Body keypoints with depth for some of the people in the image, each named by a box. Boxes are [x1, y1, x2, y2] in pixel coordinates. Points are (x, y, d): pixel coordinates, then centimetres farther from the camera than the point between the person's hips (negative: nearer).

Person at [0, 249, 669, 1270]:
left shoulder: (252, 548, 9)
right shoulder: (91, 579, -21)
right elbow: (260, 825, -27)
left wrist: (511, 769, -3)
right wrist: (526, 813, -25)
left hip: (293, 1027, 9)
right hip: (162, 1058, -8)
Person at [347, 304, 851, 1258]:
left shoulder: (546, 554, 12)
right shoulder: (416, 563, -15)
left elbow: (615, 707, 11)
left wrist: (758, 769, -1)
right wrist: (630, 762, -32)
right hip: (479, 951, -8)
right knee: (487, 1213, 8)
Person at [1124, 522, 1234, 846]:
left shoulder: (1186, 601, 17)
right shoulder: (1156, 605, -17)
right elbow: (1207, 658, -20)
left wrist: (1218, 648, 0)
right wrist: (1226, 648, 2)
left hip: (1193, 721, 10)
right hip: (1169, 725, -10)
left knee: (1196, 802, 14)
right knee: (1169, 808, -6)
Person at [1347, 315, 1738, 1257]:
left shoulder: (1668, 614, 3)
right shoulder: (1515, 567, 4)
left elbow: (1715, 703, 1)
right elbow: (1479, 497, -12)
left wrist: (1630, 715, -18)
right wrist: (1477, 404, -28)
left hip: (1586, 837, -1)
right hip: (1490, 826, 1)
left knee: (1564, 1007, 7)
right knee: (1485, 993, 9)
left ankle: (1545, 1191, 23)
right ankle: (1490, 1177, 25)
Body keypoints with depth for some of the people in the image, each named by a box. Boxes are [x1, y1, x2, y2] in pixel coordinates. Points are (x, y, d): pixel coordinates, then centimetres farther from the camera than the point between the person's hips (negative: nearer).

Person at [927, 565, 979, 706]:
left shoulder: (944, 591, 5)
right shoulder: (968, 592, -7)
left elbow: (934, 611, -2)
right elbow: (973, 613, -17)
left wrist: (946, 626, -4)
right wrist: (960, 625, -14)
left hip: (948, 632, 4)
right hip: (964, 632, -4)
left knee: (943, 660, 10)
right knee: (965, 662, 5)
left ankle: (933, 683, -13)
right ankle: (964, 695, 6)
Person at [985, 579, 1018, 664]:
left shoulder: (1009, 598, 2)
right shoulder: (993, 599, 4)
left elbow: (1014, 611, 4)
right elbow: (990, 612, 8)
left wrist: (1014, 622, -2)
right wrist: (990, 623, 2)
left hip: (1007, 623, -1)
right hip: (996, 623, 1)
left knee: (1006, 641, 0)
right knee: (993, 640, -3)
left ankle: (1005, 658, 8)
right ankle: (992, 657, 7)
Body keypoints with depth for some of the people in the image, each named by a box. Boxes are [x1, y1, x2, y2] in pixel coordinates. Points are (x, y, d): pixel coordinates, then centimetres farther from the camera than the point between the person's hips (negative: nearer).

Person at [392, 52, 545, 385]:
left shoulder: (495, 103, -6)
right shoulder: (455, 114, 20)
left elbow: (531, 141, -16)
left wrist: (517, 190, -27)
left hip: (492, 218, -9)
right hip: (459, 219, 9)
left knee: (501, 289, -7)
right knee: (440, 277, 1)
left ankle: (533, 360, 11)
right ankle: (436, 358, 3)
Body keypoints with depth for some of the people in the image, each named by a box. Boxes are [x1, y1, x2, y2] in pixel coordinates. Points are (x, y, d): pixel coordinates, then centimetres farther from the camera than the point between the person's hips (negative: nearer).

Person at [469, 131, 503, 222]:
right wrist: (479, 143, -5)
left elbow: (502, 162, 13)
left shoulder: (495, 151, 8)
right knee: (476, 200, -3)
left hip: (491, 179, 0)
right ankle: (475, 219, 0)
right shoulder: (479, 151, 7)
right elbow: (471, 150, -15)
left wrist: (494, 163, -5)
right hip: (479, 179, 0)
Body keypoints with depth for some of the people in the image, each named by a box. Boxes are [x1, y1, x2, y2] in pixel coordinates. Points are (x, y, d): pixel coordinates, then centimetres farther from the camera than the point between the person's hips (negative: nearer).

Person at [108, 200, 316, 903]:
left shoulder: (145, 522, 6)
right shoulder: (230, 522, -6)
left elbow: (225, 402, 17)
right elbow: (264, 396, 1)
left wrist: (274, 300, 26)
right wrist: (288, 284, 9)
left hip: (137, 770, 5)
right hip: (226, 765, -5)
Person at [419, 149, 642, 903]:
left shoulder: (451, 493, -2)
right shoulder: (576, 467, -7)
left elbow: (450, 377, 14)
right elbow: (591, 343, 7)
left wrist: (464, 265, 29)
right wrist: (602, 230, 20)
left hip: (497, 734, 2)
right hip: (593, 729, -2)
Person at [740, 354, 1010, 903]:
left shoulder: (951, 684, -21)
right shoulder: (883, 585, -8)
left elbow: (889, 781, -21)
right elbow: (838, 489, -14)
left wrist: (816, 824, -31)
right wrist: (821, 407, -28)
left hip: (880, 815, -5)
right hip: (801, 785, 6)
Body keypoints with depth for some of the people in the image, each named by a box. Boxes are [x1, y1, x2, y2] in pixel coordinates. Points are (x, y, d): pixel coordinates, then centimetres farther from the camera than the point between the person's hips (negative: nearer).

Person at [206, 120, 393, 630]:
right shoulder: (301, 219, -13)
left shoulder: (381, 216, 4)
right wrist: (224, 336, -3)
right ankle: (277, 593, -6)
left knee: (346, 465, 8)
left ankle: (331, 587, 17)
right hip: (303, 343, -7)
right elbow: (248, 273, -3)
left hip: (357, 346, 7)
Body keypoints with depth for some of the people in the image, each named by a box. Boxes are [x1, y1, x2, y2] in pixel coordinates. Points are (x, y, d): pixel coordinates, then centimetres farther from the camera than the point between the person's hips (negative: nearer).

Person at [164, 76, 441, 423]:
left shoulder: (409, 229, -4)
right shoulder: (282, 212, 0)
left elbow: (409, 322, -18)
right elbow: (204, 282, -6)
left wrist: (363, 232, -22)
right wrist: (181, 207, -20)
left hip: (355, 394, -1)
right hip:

--------------------------------------------------

Work item:
Only an exact copy is wanted here: the line containing "right hip: (226, 765, -5)" and every later line, up to and including the last line of the listing.

Output:
right hip: (226, 765, -5)
Person at [419, 149, 642, 903]:
left shoulder: (451, 493, -2)
right shoulder: (576, 467, -7)
left elbow: (450, 377, 14)
right elbow: (591, 343, 7)
left wrist: (464, 265, 29)
right wrist: (602, 230, 20)
left hip: (497, 734, 2)
right hip: (593, 729, -2)
Person at [740, 354, 1010, 903]:
left shoulder: (951, 684, -21)
right shoulder: (883, 585, -8)
left elbow: (889, 781, -21)
right elbow: (838, 489, -14)
left wrist: (816, 824, -31)
right wrist: (821, 407, -28)
left hip: (880, 815, -5)
right hip: (801, 785, 6)
Body keypoints with depth for some of the people in the image, each named by a box. Boxes are [x1, y1, x2, y2] in pixel coordinates. Points are (x, y, d): pixel coordinates, then centimetres farther from the camera than the point between the person's hips (negative: nearer).

Person at [206, 120, 393, 630]:
right shoulder: (301, 219, -13)
left shoulder: (381, 216, 4)
right wrist: (224, 336, -3)
right ankle: (277, 593, -6)
left knee: (346, 465, 8)
left ankle: (331, 587, 17)
right hip: (303, 343, -7)
right elbow: (248, 273, -3)
left hip: (357, 346, 7)
Body keypoints with depth for some of the people in the image, each named by a box. Boxes are [x1, y1, x2, y2] in pixel coordinates. Points are (x, y, d): pixel coordinates, then centimetres farther from the camera than the point between the person's hips (negative: nearer).

Person at [164, 76, 441, 423]:
left shoulder: (409, 229, -4)
right shoulder: (282, 212, 0)
left elbow: (409, 322, -18)
right elbow: (204, 282, -6)
left wrist: (363, 232, -22)
right wrist: (181, 207, -20)
left hip: (355, 394, -1)
right hip:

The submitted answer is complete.